Format of the relocatable executable:

- Segment with the original code, at the original load address.
- Segment with the relocator code and relocation tables.
- INITAD segment that runs the relocator code.

Note that the original RUNAD and INITAD segments (if any) don't appear
in the relocatable file as segments.

Relocation tables start immediately after the last byte of the relocator.

First 8 bytes are 4 words:
- Original load address
- Original end address
- Original run address (or 0 for none)
- Original init address (or 0 for none)

The next N bytes are the high-byte relocation table.

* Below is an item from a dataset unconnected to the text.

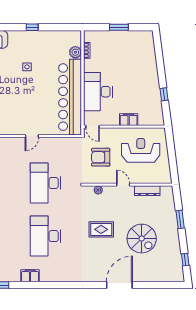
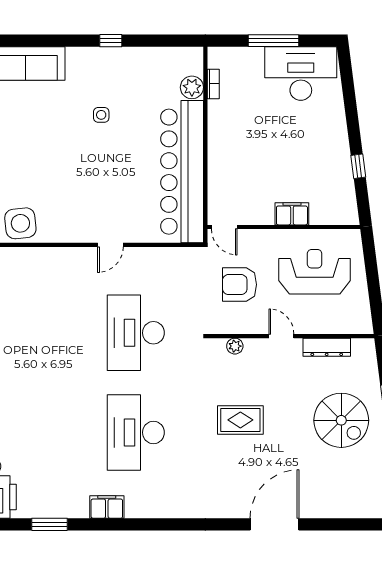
window: (119, 27) -> (273, 41), width x1.44
desk: (98, 92) -> (301, 74), moved, turned 90
spiral stairs: (142, 239) -> (341, 420), moved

Each entry
is a word, the address of a byte within the program that has to be
relocated. The table ends with $0000.

The next N bytes are the low-byte table, same format as the high-byte
table including the $0000 at the end. The high and low byte tables
will generally be the same size, but this is not a requirement.

For the init address, if it's not zero, the relocator JSR's to it (at its
new location).

For the run address, if it's not zero, the relocator adjusts RUNAD,
and DOS uses RUNAD as usual when the program's done loading.

Example:

 *=$4000
start:
 jsr set_color    ; $4000 JSR $4007
 jsr set_cursor   ; $4003 JSR $400E
 rts              ; $4006
set_color:
 lda bgcolor       ; $4007 LDA $4015
 sta COLOR2        ; $400A
 rts               ; $400D
set_cursor:
 lda cursor        ; $400E LDA $4016
 sta CRSINH        ; $4011
 rts               ; $4014
bgcolor: .byte $00 ; $4015
cursor:  .byte $01 ; $4016
 *=INITAD
 .word start

The address table for the above program:

$00 40 - code_start
$16 40 - code_end
$00 00 - code_run (no run address)
$00 40 - code_init

High byte relocation table:

$02 $40 ; hi byte of JSR $4007 operand
$05 $40 ; hi byte of JSR $400E operand
$09 $40 ; hi byte of LDA $4015 operand
$10 $40 ; hi byte of LDA $4016
$00 $00 ; terminator

Low byte relocation table:

$01 $40 ; lo byte of JSR $4007 operand
$04 $40 ; lo byte of JSR $400E operand
$08 $40 ; lo byte of LDA $4015 operand
$0F $40 ; lo byte of LDA $4016
$00 $00 ; terminator

Program loads from $4000 to $4016. If MEMLO was $1CFC, the relocator
will move the program to $1CFC - $1D12 and set MEMLO to $1D13. The
operand of the first instruction (was JSR $4007) will be altered
to $1D03 (aka $4007 - $4000 + $1CFC), which is the address that the
subroutine got relocated to.

The original program assembled to a 32-byte file. The relocatable
version will be around 200 bytes: 28 bytes for the original file
(minus its INITAD segment), ~128 bytes for the relocator code, 8 bytes
for the address table, and 20 bytes for the two relocation tables.
However, the relocator and tables are only used once, and can be
overwritten afterwards (so they count as free memory).